§ Directions
For the entries below, copy exactly the line that contains "Table 2. Ratio" through the line that contains "Figure 8. Schematic", both ends included, and exclude all pictures.

§ Supplied records
* * * * *

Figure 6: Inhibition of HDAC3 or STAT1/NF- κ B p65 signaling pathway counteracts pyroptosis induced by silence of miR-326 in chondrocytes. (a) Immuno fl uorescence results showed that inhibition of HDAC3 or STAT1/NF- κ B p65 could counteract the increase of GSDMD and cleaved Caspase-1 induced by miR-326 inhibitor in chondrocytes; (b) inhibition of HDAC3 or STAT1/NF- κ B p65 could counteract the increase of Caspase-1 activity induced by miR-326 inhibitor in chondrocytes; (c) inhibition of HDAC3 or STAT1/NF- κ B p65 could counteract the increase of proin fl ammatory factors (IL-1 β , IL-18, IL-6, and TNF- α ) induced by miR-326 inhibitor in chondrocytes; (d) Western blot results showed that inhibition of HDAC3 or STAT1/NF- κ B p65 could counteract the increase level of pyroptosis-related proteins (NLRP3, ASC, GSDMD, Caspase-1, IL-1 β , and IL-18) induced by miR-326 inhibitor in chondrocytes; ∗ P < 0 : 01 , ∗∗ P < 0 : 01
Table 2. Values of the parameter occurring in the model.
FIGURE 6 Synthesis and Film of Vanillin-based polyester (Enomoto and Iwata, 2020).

* * * * *

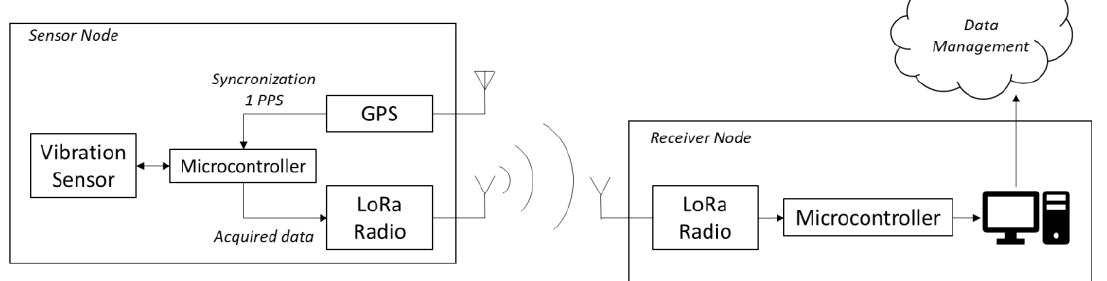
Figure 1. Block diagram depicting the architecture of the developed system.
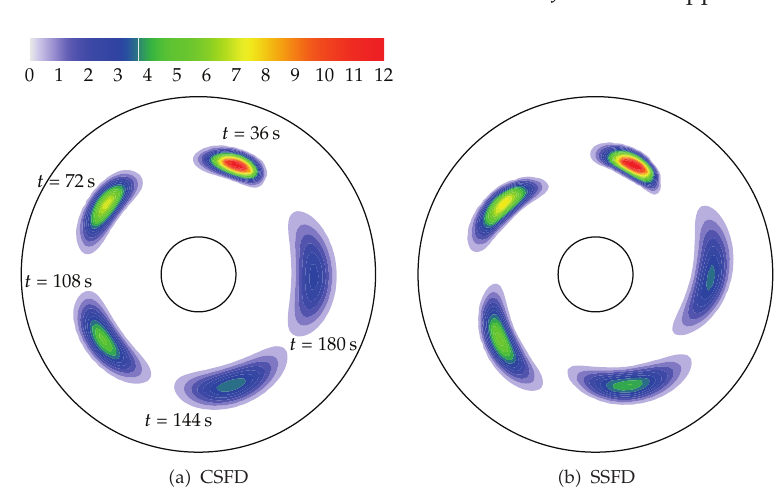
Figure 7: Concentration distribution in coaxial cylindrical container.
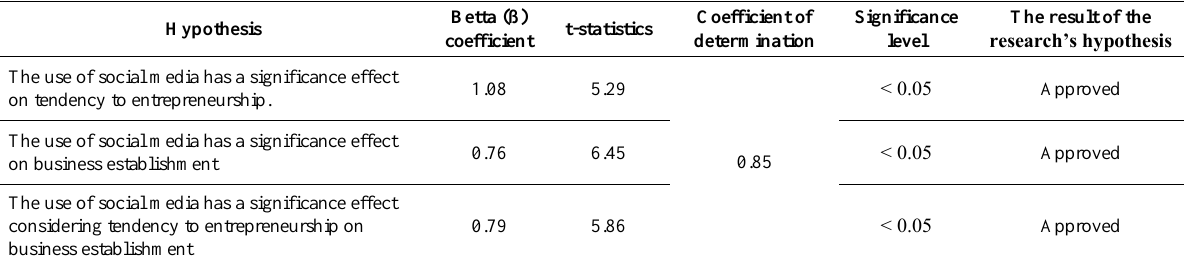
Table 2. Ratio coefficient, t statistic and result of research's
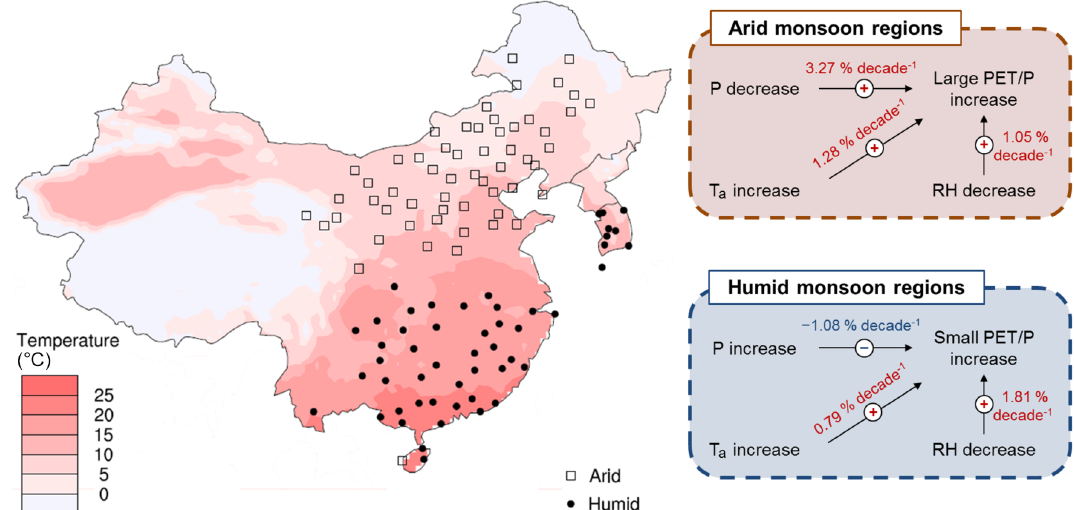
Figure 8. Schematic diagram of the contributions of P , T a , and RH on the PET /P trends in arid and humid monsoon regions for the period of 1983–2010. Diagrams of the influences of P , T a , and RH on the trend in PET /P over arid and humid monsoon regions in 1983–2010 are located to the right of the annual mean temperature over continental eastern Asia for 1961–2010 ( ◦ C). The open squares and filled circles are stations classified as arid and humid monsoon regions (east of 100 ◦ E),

* * * * *

§ Output below
Table 2. Ratio coefficient, t statistic and result of research's
Figure 8. Schematic diagram of the contributions of P , T a , and RH on the PET /P trends in arid and humid monsoon regions for the period of 1983–2010. Diagrams of the influences of P , T a , and RH on the trend in PET /P over arid and humid monsoon regions in 1983–2010 are located to the right of the annual mean temperature over continental eastern Asia for 1961–2010 ( ◦ C). The open squares and filled circles are stations classified as arid and humid monsoon regions (east of 100 ◦ E),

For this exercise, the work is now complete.